Prevent duplicates but not always

thomas.amsler · Post by **thomas.amsler** » Mon Nov 19, 2007 7:21 am

It is a bit difficult to explain, but our setup is a bit special. Anyway we have a CMS holding more than 200 country sites that share some pages and pdfs in different languages. As it is not feasible to have a separate index for each and every site (more and more sites are added) we have one huge index and the search filters the result depending on the site it was called from. Our problem is that these shared data has to be indexed multiple times with other parameters for the filtering. For HTML pages I just added a meta tag with a description and set Duplicate Check Fields to Body and Description. This works great, but for PDFs I can't have a meta tag to tell the index that this PDF is not a duplicate when it is crawled on another site as indexed initially. Is there a way I could achieve the needed behavior?

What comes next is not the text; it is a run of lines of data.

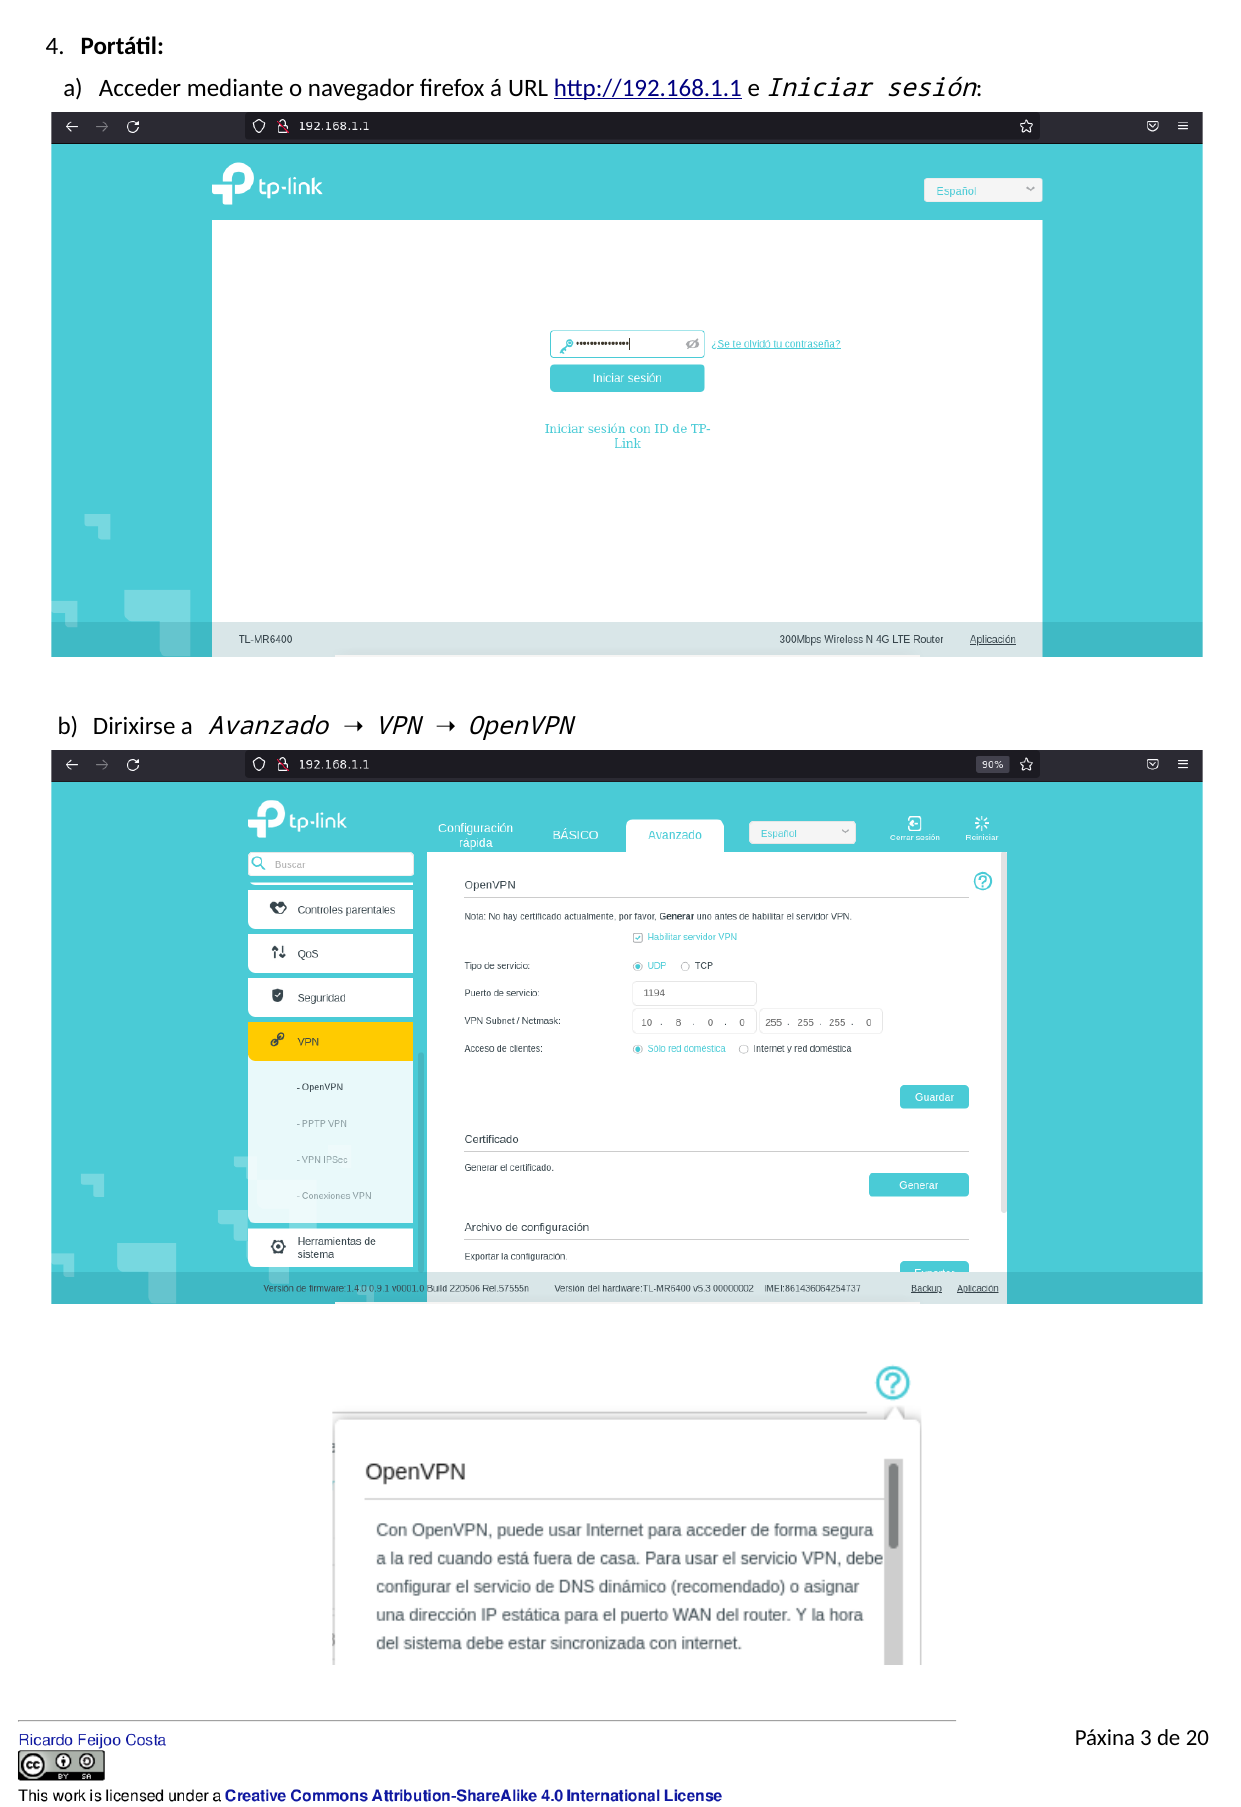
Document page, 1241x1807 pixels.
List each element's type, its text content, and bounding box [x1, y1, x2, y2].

picture [51, 112, 1203, 657]
list Dirixirse a Avanzado ➝ VPN ➝ OpenVPN [57, 708, 1209, 742]
picture [8, 1715, 957, 1806]
picture [332, 1343, 922, 1665]
list Portátil: [45, 30, 1209, 60]
picture [51, 750, 1203, 1304]
list Acceder mediante o navegador firefox á URL http://192.168.1.1 e Iniciar sesión: [63, 69, 1209, 103]
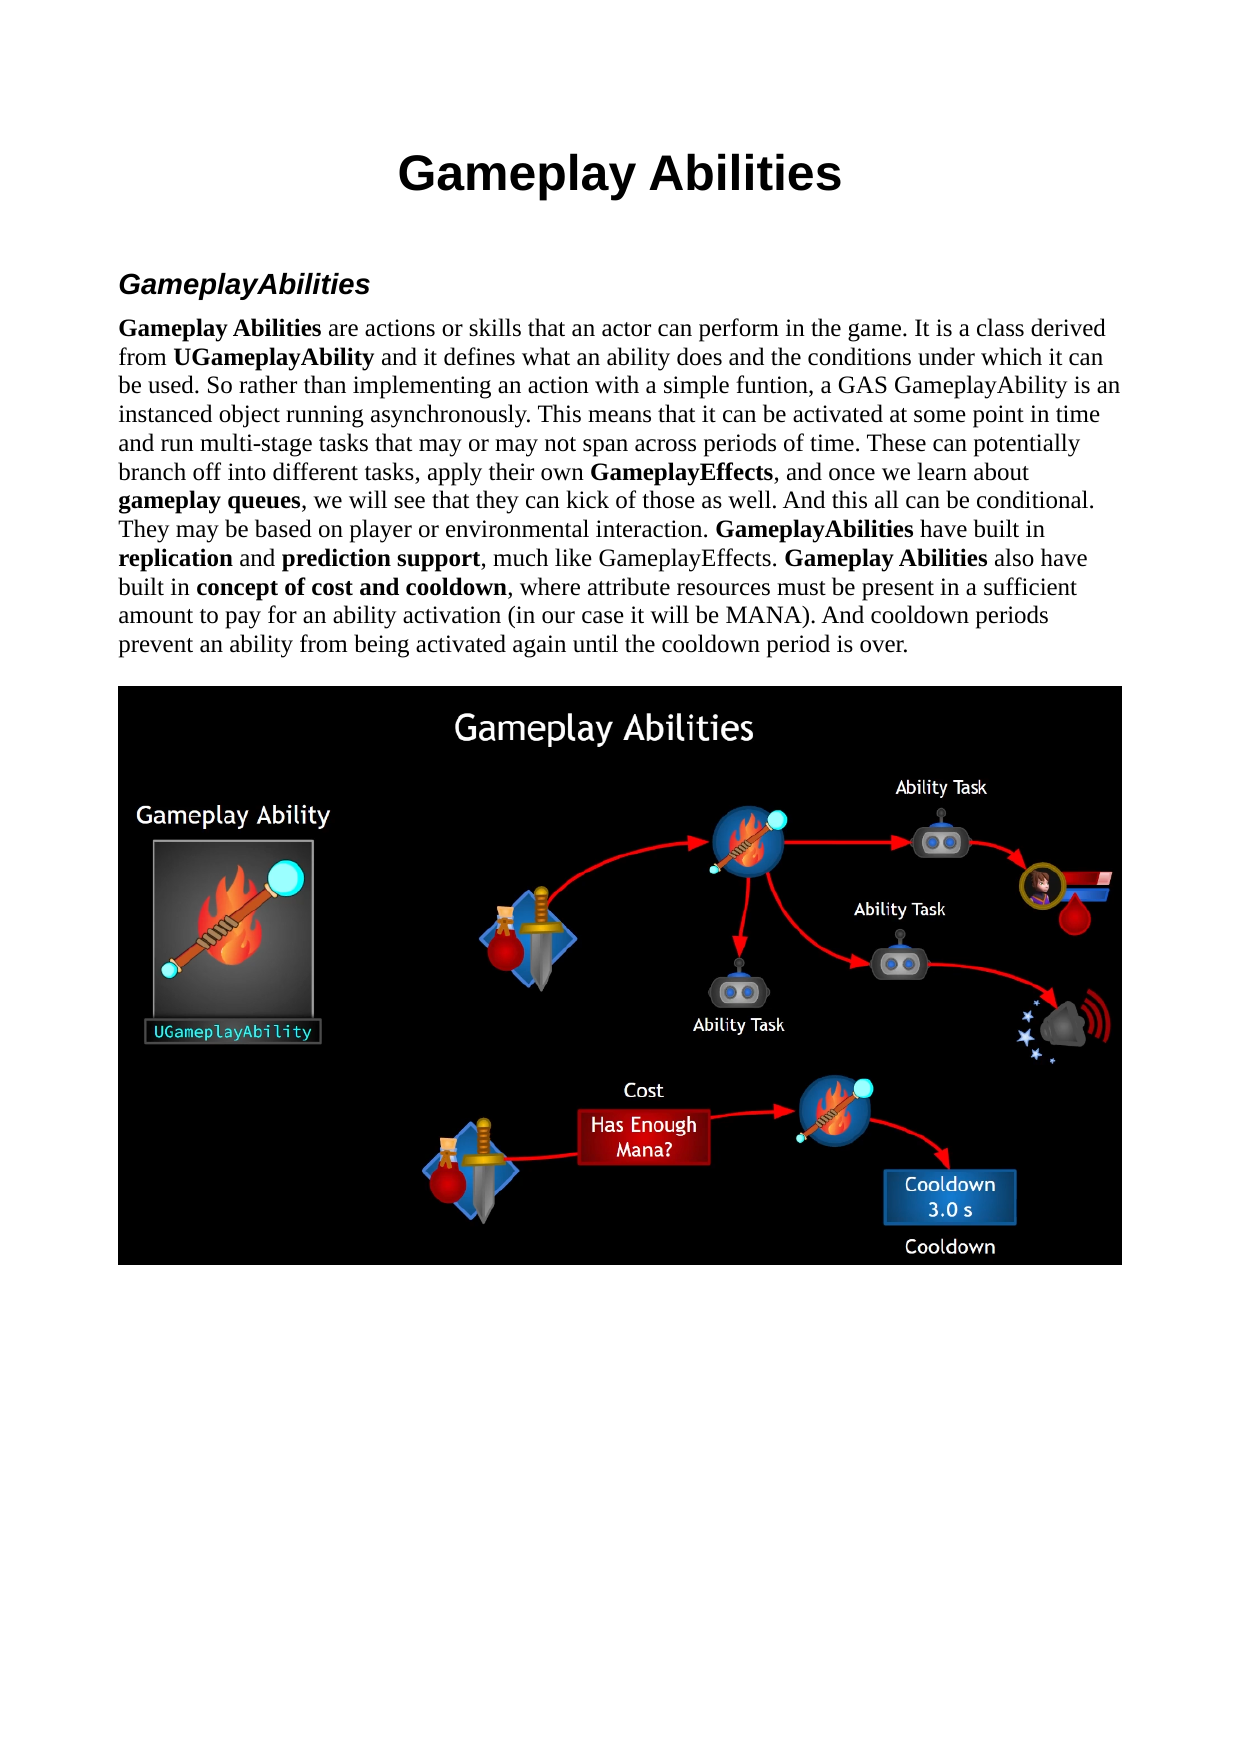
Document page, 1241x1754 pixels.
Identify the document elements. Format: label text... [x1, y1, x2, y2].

subtitle Gameplay Abilities [118, 143, 1122, 201]
picture [118, 686, 1122, 1265]
subtitle GameplayAbilities [118, 267, 1122, 300]
text Gameplay Abilities are actions or skills that an actor can perform in the game. It is a class derived from UGameplayAbility and it defines what an ability does and the conditions under which it can be used. So rather than implementing an action with a simple funtion, a GAS GameplayAbility is an instanced object running asynchronously. This means that it can be activated at some point in time and run multi-stage tasks that may or may not span across periods of time. These can potentially branch off into different tasks, apply their own GameplayEffects, and once we learn about gameplay queues, we will see that they can kick of those as well. And this all can be conditional. They may be based on player or environmental interaction. GameplayAbilities have built in replication and prediction support, much like GameplayEffects. Gameplay Abilities also have built in concept of cost and cooldown, where attribute resources must be present in a sufficient amount to pay for an ability activation (in our case it will be MANA). And cooldown periods prevent an ability from being activated again until the cooldown period is over. [118, 313, 1122, 658]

Our parameters to distinguish the country sites are "virtual" folders in the url as the CMS ignores them if they are not specially configured:
/l2/g0/s1961/
l# stands for the language id (internal id from the CMS)
g# stands for a CUG (0 = not protected)
s# stands for the site id (internal id from the CMS)
If we could identify these parts and not consider a pdf or html page a duplicate if these differ from an earlier indexed document with the same body information, our problems would be solved.

Post by **mark** » Mon Nov 19, 2007 10:56 am

Besides thedescribed case do these sites have a lot of aliases such that different urls point to the same content that you don't want stored? Perhaps the simplest solution is to just turn off duplicate prevention.

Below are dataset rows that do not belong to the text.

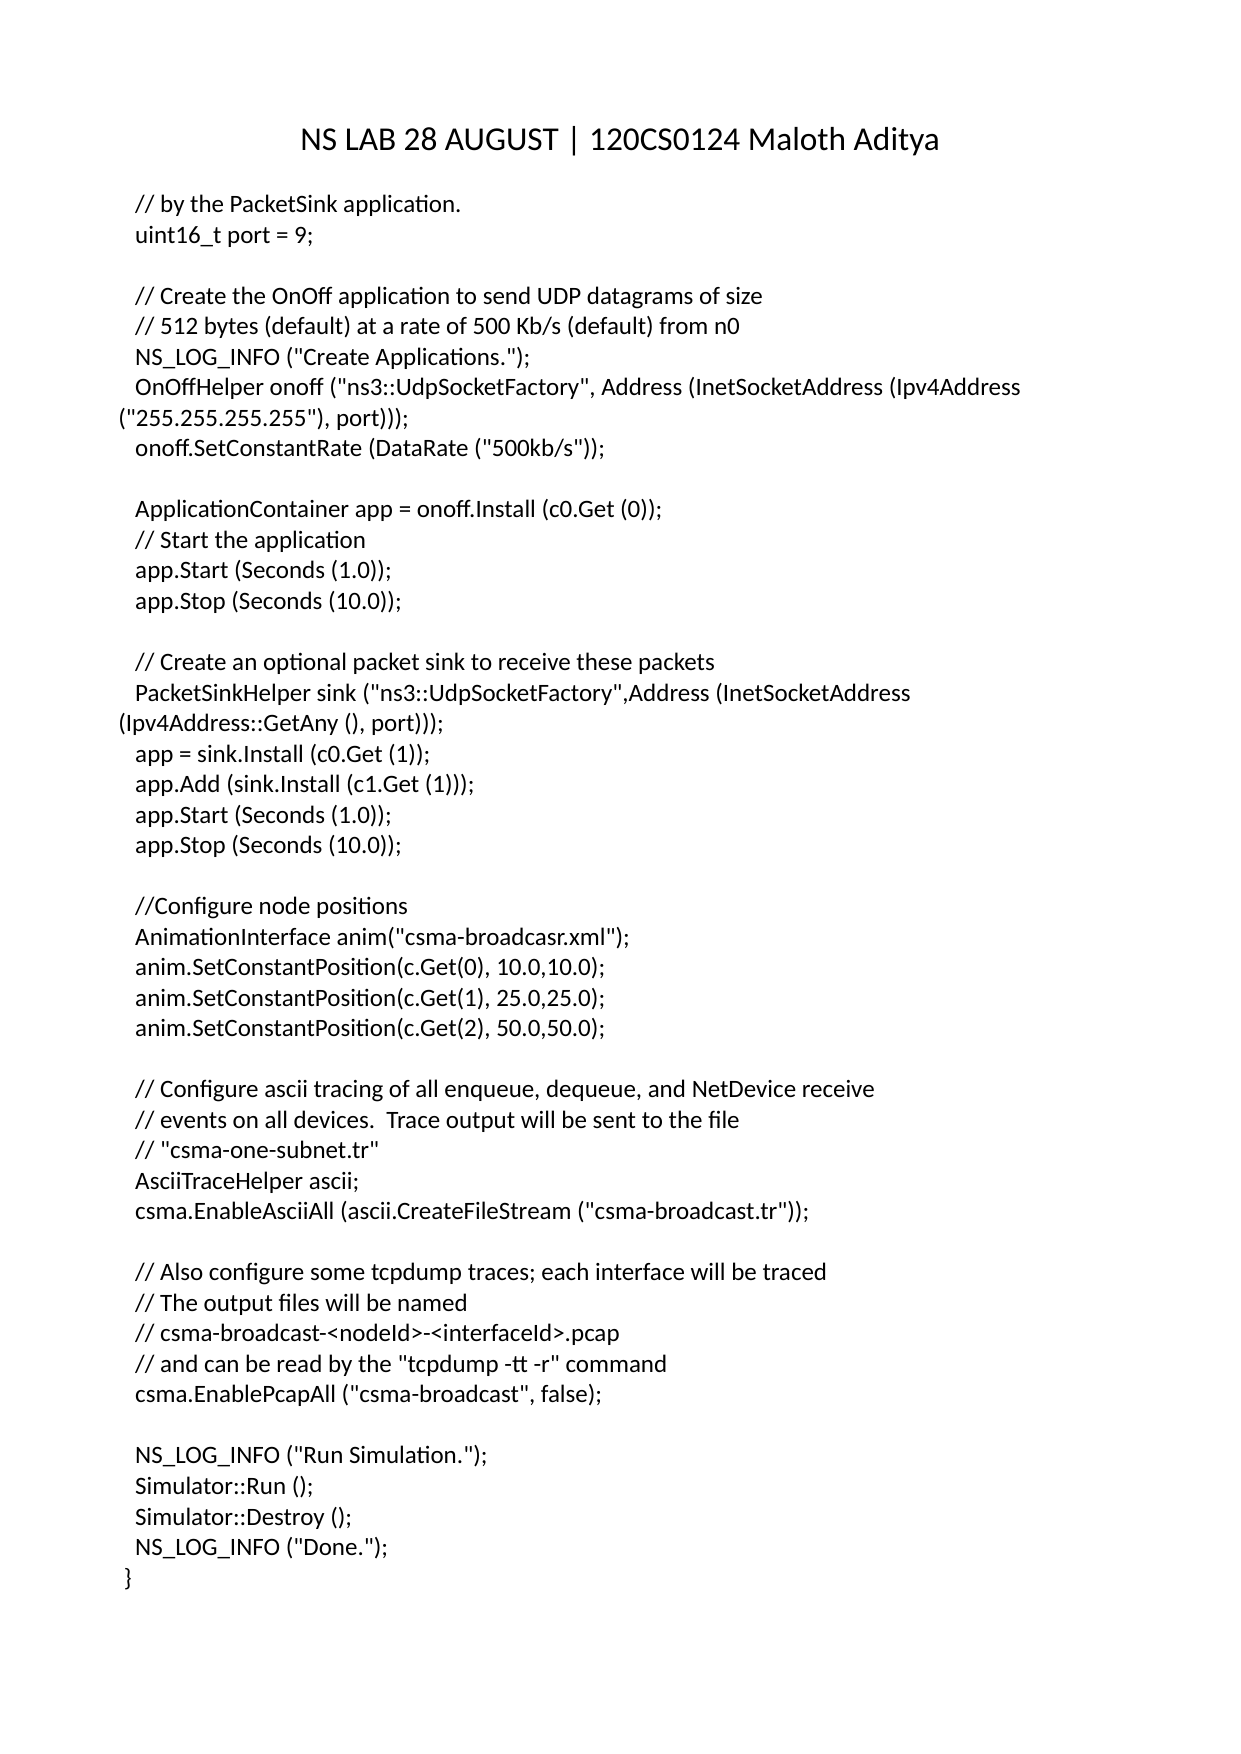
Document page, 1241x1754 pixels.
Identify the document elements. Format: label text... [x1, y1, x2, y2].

text app.Start (Seconds (1.0)); [118, 554, 1122, 585]
text AnimationInterface anim("csma-broadcasr.xml"); [118, 921, 1122, 951]
text // 512 bytes (default) at a rate of 500 Kb/s (default) from n0 [118, 310, 1122, 341]
text // Create the OnOff application to send UDP datagrams of size [118, 280, 1122, 310]
text // events on all devices. Trace output will be sent to the file [118, 1104, 1122, 1134]
text // The output files will be named [118, 1287, 1122, 1318]
text AsciiTraceHelper ascii; [118, 1165, 1122, 1196]
text OnOffHelper onoff ("ns3::UdpSocketFactory", Address (InetSocketAddress (Ipv4Address ("255.255.255.255"), port))); [118, 371, 1122, 432]
text anim.SetConstantPosition(c.Get(1), 25.0,25.0); [118, 982, 1122, 1012]
text NS_LOG_INFO ("Done."); [118, 1531, 1122, 1562]
text app.Stop (Seconds (10.0)); [118, 829, 1122, 860]
text app.Add (sink.Install (c1.Get (1))); [118, 768, 1122, 799]
text // Start the application [118, 524, 1122, 554]
text PacketSinkHelper sink ("ns3::UdpSocketFactory",Address (InetSocketAddress (Ipv4Address::GetAny (), port))); [118, 677, 1122, 738]
text // and can be read by the "tcpdump -tt -r" command [118, 1348, 1122, 1379]
text // csma-broadcast-<nodeId>-<interfaceId>.pcap [118, 1318, 1122, 1348]
text app.Start (Seconds (1.0)); [118, 799, 1122, 829]
text anim.SetConstantPosition(c.Get(2), 50.0,50.0); [118, 1012, 1122, 1043]
text Simulator::Destroy (); [118, 1501, 1122, 1531]
text app.Stop (Seconds (10.0)); [118, 585, 1122, 616]
text // Also configure some tcpdump traces; each interface will be traced [118, 1257, 1122, 1287]
text csma.EnableAsciiAll (ascii.CreateFileStream ("csma-broadcast.tr")); [118, 1196, 1122, 1226]
text // Create an optional packet sink to receive these packets [118, 646, 1122, 677]
text } [118, 1562, 1122, 1592]
text Simulator::Run (); [118, 1470, 1122, 1501]
text // Configure ascii tracing of all enqueue, dequeue, and NetDevice receive [118, 1073, 1122, 1104]
text //Configure node positions [118, 890, 1122, 921]
text NS_LOG_INFO ("Run Simulation."); [118, 1440, 1122, 1470]
text uint16_t port = 9; [118, 219, 1122, 249]
text onoff.SetConstantRate (DataRate ("500kb/s")); [118, 432, 1122, 463]
text // "csma-one-subnet.tr" [118, 1134, 1122, 1165]
text anim.SetConstantPosition(c.Get(0), 10.0,10.0); [118, 951, 1122, 982]
text // by the PacketSink application. [118, 188, 1122, 219]
text app = sink.Install (c0.Get (1)); [118, 738, 1122, 768]
text csma.EnablePcapAll ("csma-broadcast", false); [118, 1379, 1122, 1409]
text NS_LOG_INFO ("Create Applications."); [118, 341, 1122, 371]
text ApplicationContainer app = onoff.Install (c0.Get (0)); [118, 493, 1122, 524]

Otherwise you could modify the dowalk script to look for that url pattern. If present include the url in the hash.

thomas.amsler · Post by **thomas.amsler** » Mon Nov 19, 2007 11:19 am

Turning of duplicate prevention caused even more problems (see my other post with the max depth problem) and we would again exceed the license limit. Else there should not be many aliases if at all.

I was a bit afraid of modifying the dowalk script, as I am not used to the vortex script language, but it seems that I was able to change the computehash method and the calls to it to achieve exactly this. I'm currently running a test walk to see if my changes did the trick.